Deux fois par jour, ma session graphique tombait. Écran figé, retour à l’écran de connexion, tout ce qui était ouvert perdu. Quinze redémarrages de gnome-shell en sept jours.
Le premier diagnostic accusait le disque. J’étais sûr que non. J’avais raison, et il a fallu deux jours pour le prouver.
Ce que disaient les logs
NVRM: GPU0 ... Out of memory [NV_ERR_NO_MEMORY]
gnome-shell: Cursor update failed: drmModeAtomicCommit: Argument invalide
La chaîne est limpide une fois qu’on la voit. Le pilote NVIDIA ne peut plus allouer. mutter n’obtient plus ses tampons d’affichage. drmModeAtomicCommit échoue. gnome-shell meurt.
Une RTX 3060 a 12 Go de mémoire vidéo. Sur une machine sans écran, ils sont pour le calcul. Sur la mienne, il y a aussi un bureau — et le bureau ne demande pas la permission.
Le premier correctif, qui n’a pas marché
J’ai réservé 2 Go au bureau via OLLAMA_GPU_OVERHEAD, coupé deux services gourmands, déplacé les grosses générations ailleurs. Logique : la VRAM déborde, donc on lui laisse de la marge.

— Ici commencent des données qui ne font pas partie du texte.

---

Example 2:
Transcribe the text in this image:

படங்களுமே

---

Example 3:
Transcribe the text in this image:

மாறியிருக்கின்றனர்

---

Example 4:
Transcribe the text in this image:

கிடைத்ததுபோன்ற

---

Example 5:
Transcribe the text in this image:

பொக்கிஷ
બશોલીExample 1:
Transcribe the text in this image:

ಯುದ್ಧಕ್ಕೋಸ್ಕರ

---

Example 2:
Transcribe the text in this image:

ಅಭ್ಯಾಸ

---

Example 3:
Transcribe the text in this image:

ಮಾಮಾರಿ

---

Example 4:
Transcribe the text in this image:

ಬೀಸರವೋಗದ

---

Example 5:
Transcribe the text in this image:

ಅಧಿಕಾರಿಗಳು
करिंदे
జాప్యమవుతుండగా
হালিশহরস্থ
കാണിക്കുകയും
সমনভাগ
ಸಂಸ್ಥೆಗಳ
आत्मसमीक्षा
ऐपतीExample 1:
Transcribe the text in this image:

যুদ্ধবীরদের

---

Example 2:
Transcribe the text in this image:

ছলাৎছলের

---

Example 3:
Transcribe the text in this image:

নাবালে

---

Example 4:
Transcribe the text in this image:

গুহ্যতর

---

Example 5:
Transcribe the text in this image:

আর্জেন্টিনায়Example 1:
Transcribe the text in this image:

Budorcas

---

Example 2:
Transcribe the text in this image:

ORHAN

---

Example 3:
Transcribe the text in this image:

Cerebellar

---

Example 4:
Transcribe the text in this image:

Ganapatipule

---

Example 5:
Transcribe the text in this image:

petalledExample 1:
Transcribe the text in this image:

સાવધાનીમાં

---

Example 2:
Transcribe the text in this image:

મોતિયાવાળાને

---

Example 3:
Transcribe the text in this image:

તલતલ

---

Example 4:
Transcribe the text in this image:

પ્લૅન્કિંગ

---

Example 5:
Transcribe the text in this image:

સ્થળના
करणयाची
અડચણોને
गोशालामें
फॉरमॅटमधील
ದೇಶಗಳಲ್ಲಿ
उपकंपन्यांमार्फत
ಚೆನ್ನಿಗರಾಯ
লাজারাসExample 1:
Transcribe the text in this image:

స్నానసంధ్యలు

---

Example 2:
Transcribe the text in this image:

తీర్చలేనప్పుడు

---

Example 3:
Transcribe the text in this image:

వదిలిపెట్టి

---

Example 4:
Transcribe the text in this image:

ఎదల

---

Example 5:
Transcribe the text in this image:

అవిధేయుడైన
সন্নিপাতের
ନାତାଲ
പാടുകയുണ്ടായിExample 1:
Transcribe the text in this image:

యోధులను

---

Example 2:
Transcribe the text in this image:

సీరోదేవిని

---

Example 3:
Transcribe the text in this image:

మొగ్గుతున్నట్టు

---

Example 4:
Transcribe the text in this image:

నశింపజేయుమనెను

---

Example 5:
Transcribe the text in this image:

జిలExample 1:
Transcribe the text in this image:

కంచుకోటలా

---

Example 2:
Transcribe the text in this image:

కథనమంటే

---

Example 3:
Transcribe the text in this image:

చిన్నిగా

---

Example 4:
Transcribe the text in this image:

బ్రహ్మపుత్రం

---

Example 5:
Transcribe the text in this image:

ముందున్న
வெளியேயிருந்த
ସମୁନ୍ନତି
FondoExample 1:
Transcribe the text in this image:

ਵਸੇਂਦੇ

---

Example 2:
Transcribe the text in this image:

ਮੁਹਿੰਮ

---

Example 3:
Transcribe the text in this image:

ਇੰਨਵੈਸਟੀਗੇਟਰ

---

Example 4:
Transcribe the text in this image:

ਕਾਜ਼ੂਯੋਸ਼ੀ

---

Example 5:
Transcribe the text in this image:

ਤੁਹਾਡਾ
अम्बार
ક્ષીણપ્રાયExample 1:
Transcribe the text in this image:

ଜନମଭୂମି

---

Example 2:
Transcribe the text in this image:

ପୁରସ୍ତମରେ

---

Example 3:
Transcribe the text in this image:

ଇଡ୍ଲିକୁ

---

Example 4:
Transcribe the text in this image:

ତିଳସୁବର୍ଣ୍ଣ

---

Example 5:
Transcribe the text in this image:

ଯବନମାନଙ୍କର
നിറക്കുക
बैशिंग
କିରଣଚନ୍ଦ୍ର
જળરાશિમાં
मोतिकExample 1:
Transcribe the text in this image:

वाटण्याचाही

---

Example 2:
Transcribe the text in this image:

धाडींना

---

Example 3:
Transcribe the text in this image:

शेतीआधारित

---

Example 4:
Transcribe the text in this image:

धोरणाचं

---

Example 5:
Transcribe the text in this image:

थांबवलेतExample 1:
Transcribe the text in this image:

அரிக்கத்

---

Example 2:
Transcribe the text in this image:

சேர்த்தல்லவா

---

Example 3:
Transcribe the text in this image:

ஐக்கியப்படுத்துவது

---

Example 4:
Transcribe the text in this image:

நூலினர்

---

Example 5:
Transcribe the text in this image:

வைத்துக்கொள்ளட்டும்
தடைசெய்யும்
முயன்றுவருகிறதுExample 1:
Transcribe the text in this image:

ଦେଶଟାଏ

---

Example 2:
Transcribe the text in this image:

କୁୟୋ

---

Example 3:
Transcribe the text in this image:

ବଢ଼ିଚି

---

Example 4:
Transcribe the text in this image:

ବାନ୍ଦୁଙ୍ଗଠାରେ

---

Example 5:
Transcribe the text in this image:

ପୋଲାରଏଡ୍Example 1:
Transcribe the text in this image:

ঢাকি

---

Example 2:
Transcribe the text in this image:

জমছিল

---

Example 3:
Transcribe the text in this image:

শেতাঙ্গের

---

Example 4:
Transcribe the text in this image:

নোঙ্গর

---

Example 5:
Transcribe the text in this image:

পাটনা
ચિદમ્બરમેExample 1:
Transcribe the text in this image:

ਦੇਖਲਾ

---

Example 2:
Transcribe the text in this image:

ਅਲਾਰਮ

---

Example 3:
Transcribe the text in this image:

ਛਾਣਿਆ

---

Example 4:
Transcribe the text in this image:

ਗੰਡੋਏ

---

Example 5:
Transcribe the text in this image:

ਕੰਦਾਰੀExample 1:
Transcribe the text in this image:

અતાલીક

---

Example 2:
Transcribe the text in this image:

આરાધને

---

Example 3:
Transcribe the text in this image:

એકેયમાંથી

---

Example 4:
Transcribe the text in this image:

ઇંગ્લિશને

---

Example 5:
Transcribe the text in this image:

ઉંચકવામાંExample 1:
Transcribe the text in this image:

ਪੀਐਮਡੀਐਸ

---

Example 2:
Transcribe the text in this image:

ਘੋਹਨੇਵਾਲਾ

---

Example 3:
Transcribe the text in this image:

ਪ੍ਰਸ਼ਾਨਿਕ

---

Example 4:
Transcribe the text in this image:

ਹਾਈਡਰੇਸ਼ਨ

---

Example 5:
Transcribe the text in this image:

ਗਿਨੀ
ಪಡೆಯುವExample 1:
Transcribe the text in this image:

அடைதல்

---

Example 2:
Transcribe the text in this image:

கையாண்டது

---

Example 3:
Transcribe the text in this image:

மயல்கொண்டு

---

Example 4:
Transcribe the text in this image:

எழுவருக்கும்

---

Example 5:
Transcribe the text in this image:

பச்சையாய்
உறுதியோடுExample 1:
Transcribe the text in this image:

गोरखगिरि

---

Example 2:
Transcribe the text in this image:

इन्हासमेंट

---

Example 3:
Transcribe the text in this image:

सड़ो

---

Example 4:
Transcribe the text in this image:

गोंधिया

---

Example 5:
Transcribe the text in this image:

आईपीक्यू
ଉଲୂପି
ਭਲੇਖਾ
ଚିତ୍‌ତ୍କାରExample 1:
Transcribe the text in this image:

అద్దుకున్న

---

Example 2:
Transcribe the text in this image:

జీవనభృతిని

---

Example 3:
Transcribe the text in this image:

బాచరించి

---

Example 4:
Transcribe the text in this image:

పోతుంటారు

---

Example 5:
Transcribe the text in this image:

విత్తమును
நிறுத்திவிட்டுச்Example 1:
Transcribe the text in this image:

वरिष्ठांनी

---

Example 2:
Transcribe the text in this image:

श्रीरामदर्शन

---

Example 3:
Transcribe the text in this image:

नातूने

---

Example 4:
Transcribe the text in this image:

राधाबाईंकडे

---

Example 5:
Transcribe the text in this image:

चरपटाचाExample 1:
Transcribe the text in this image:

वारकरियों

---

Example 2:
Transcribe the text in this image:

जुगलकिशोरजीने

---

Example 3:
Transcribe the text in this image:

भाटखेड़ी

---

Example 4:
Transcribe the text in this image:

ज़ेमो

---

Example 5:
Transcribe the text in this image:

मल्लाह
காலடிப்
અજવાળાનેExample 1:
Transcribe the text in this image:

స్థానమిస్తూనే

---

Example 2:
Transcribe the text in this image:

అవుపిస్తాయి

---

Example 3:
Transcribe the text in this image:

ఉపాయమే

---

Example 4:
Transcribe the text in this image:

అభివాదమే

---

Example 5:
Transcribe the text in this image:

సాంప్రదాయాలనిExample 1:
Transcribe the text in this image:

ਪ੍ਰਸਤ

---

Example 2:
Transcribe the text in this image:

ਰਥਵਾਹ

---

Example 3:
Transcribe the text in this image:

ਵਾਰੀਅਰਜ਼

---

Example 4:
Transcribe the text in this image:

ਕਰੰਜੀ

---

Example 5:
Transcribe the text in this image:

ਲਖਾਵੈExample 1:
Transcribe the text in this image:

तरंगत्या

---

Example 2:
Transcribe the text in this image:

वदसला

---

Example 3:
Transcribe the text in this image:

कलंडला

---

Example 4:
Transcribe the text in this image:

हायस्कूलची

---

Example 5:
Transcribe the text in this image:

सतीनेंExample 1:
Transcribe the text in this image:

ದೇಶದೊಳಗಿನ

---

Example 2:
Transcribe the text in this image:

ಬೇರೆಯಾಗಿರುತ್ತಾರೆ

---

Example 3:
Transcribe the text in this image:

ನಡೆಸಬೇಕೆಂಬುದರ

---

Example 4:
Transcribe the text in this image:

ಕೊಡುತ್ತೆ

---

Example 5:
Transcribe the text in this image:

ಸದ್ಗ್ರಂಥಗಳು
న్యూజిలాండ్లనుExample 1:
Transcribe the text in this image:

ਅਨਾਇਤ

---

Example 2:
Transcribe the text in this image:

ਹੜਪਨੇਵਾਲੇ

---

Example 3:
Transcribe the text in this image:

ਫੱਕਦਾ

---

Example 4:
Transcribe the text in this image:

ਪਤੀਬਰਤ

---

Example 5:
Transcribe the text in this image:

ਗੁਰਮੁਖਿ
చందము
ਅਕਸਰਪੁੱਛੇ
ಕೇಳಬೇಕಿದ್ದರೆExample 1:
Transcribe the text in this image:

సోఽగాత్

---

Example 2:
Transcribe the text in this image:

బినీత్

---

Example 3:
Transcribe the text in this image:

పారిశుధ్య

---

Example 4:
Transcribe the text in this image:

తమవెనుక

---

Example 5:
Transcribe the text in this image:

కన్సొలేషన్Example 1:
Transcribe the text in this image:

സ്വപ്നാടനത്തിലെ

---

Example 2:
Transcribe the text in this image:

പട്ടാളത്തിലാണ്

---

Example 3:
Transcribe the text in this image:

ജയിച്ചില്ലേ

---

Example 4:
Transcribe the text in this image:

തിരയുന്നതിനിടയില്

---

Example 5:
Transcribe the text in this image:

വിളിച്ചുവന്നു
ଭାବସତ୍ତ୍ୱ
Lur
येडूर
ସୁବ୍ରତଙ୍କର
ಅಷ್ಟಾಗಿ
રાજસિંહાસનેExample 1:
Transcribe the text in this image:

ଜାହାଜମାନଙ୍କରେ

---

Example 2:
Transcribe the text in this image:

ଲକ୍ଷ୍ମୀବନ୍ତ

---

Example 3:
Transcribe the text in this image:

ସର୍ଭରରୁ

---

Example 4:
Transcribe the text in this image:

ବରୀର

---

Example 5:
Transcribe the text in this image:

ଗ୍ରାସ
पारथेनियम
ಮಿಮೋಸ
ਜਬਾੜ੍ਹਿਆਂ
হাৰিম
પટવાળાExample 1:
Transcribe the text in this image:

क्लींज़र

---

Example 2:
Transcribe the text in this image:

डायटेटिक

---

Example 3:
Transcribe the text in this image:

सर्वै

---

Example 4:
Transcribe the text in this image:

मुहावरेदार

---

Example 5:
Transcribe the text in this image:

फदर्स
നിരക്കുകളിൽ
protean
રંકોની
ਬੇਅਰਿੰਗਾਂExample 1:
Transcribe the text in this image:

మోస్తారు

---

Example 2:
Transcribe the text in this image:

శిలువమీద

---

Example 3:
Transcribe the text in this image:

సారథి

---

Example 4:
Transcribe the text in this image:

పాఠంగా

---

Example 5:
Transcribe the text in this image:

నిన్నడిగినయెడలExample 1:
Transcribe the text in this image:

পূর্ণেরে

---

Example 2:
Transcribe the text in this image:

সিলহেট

Le lendemain : quatre plantages de plus.
C’est le moment intéressant. Un correctif qui échoue ne dit pas « essaie plus fort ». Il dit que le modèle mental est faux.
Ce que je n’avais pas vu
Le problème n’était pas un modèle qui reste et remplit la mémoire. C’était le contraire.
En comptant les chargements de modèle dans les journaux de la journée :
1079.
Mille soixante-dix-neuf fois, en treize heures, un modèle de 6,7 Go était chargé en mémoire vidéo puis relâché. Deux modèles alternaient, l’un pour la radio, l’autre pour un outil de tri musical qui tournait par salves nocturnes.
Et le coupable était le réglage censé arranger les choses. OLLAMA_KEEP_ALIVE=0s décharge le modèle dès la requête finie — je l’avais mis là pour libérer la mémoire. Mais avec un client qui appelle toutes les quarante secondes, il ne libère rien de durable : il fabrique un cycle permanent d’allocation et de libération. Six virgule sept gigaoctets qui vont et viennent, toute la journée.
La spirale
À 13 h 08, la séquence complète :
13:06:16 Ollama alloue 6699 Mio
13:08:1x gnome-shell redémarre — il réclame ses tampons
13:08:24 Ollama réalloue 6699 Mio
13:08:4x gnome-shell redémarre encore
13:08:5x NVRM: NV_ERR_NO_MEMORY ×4
13:08:59 Ollama réalloue
13:09:0x NVRM: NV_ERR_NO_MEMORY ×4
Le bureau tombe, redémarre, réclame de la mémoire — pile pendant qu’Ollama en reprend 6,7 Go. Il retombe. Chaque crash augmente la probabilité du suivant.
Le correctif
Les deux gros consommateurs sont partis sur des modèles distants. Même point d’entrée, même API : seul le nom du modèle change, et le démon route vers le cloud sans toucher au GPU.
Vérification sur les quinze minutes suivantes : onze requêtes servies, zéro chargement de modèle, zéro erreur NVIDIA, zéro plantage. Mémoire vidéo au repos : 320 Mio sur 12 Go.
Ce que ça m’a appris
Trois choses, dont deux désagréables.
Le garde-fou peut être le problème. KEEP_ALIVE=0s est un bon réglage pour un usage occasionnel et un piège pour un service qui tourne en boucle. Le même paramètre, deux régimes opposés.
Un correctif qui échoue est une information. J’ai perdu une journée à renforcer une hypothèse fausse au lieu de la jeter.
Compter bat deviner. Je tournais autour depuis des jours avec des théories. Une commande qui compte les lignes du journal a tranché en dix secondes. 1079 : il n’y avait plus rien à discuter.
Au passage, deux suspects ont été innocentés : le disque, et le navigateur. Le navigateur ne tournait même pas pendant les plantages. Les coupables sont rarement ceux dont on parle le plus fort.
Le principe
Ne pas chercher ce qui est gros. Chercher ce qui est fréquent.